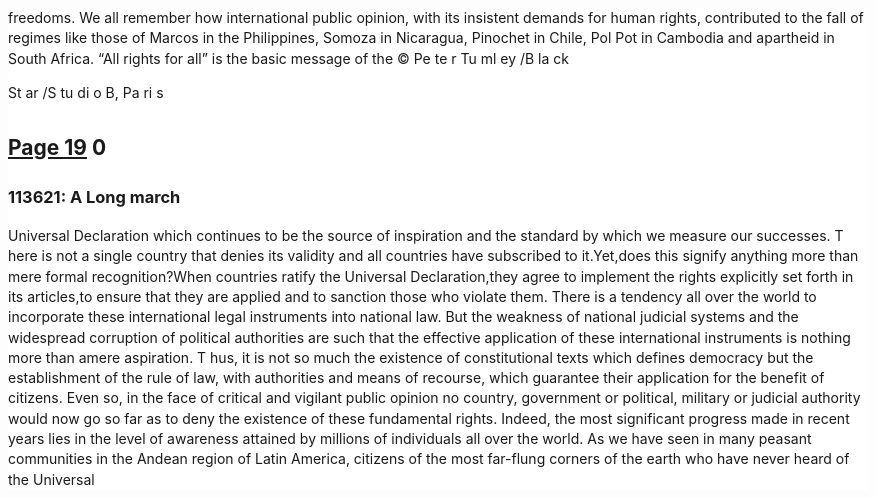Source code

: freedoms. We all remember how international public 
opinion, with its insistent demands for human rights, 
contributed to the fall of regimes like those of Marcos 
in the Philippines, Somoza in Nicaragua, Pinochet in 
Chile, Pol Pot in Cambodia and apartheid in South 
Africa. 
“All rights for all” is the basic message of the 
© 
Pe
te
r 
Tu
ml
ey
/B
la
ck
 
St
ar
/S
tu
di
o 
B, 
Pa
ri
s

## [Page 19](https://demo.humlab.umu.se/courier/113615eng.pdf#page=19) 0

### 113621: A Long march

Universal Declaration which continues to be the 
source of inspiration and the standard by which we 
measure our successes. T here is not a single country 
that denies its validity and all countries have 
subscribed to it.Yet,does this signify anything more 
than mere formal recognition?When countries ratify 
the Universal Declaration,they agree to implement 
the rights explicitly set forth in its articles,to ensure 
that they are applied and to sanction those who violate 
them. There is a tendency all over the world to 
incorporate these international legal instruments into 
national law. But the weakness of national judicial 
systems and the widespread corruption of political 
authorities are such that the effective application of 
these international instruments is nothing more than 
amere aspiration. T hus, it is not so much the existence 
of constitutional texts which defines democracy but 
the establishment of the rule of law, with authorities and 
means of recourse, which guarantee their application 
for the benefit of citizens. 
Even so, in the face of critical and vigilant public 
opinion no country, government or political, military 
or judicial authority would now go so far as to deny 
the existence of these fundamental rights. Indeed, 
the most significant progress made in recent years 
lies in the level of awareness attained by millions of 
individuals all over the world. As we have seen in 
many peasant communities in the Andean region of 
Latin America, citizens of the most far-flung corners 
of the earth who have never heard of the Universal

=======

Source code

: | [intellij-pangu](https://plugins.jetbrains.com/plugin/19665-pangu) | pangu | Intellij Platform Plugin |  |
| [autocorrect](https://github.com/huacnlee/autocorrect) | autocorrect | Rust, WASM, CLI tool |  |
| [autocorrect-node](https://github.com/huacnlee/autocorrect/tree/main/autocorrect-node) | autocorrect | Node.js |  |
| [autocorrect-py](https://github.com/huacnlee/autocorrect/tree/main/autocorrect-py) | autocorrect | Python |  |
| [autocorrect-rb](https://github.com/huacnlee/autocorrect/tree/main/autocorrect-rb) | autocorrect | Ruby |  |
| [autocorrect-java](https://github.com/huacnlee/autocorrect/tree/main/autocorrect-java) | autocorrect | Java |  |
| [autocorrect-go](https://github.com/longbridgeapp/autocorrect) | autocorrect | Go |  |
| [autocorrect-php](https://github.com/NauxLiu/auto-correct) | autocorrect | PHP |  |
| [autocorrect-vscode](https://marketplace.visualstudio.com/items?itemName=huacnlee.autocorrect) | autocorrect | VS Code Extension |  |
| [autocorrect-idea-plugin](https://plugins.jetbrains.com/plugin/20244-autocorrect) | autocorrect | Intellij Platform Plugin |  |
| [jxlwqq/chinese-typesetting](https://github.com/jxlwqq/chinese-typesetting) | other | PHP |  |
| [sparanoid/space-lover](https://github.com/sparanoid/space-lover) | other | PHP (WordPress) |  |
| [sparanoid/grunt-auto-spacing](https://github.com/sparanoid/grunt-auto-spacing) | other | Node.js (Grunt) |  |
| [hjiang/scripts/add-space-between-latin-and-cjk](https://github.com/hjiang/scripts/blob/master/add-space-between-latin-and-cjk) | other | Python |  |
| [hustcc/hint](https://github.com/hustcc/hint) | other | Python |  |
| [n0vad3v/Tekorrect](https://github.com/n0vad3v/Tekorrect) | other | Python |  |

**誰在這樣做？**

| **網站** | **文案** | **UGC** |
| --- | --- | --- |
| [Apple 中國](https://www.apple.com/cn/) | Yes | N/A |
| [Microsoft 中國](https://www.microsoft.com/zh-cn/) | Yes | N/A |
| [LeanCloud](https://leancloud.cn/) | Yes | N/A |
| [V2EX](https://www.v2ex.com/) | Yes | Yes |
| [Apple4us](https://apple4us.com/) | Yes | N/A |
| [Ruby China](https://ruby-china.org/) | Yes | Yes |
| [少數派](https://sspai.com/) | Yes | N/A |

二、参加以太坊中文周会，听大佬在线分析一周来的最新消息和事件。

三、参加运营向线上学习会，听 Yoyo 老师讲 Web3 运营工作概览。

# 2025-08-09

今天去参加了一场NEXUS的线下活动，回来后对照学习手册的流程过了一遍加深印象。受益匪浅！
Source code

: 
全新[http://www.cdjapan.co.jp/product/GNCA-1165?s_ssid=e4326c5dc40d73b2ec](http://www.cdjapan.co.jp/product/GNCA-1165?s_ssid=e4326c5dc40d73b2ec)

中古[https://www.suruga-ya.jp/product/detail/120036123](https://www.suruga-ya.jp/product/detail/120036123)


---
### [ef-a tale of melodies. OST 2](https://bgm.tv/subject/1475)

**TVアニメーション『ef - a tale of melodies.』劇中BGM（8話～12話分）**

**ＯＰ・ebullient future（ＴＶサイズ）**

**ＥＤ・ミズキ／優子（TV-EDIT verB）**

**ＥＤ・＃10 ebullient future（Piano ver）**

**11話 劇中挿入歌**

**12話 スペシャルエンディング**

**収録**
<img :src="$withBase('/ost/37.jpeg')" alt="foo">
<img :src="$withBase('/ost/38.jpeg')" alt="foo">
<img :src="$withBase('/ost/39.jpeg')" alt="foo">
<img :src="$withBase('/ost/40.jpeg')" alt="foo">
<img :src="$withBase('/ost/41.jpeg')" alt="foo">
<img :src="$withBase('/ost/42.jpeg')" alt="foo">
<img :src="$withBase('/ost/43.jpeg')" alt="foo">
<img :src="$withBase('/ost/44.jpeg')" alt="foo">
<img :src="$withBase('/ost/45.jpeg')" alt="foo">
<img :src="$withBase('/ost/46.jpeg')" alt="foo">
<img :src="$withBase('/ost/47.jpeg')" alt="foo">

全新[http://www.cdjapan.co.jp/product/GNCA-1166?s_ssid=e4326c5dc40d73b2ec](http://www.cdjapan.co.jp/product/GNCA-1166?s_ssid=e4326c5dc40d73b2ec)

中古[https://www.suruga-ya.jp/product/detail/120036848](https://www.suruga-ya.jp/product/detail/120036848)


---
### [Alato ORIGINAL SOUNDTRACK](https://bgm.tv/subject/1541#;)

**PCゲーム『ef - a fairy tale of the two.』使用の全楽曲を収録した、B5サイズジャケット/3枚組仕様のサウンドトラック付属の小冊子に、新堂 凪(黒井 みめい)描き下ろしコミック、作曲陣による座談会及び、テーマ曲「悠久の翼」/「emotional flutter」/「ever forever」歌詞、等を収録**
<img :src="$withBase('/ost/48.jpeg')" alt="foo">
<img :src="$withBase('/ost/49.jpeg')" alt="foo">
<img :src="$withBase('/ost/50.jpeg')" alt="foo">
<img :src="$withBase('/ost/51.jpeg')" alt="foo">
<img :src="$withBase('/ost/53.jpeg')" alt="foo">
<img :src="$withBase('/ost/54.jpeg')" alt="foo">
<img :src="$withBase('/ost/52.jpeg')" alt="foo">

=======

_WHAT YOU WILL DO_
Take exactly the lines from the one containing "source of inspiration" through the one containing "of the earth" in the data above, and output them with nothing added.

_RESPONSE_
source of inspiration and the standard by which we 
measure our successes. T here is not a single country 
that denies its validity and all countries have 
subscribed to it.Yet,does this signify anything more 
than mere formal recognition?When countries ratify 
the Universal Declaration,they agree to implement 
the rights explicitly set forth in its articles,to ensure 
that they are applied and to sanction those who violate 
them. There is a tendency all over the world to 
incorporate these international legal instruments into 
national law. But the weakness of national judicial 
systems and the widespread corruption of political 
authorities are such that the effective application of 
these international instruments is nothing more than 
amere aspiration. T hus, it is not so much the existence 
of constitutional texts which defines democracy but 
the establishment of the rule of law, with authorities and 
means of recourse, which guarantee their application 
for the benefit of citizens. 
Even so, in the face of critical and vigilant public 
opinion no country, government or political, military 
or judicial authority would now go so far as to deny 
the existence of these fundamental rights. Indeed, 
the most significant progress made in recent years 
lies in the level of awareness attained by millions of 
individuals all over the world. As we have seen in 
many peasant communities in the Andean region of 
Latin America, citizens of the most far-flung corners 
of the earth who have never heard of the Universal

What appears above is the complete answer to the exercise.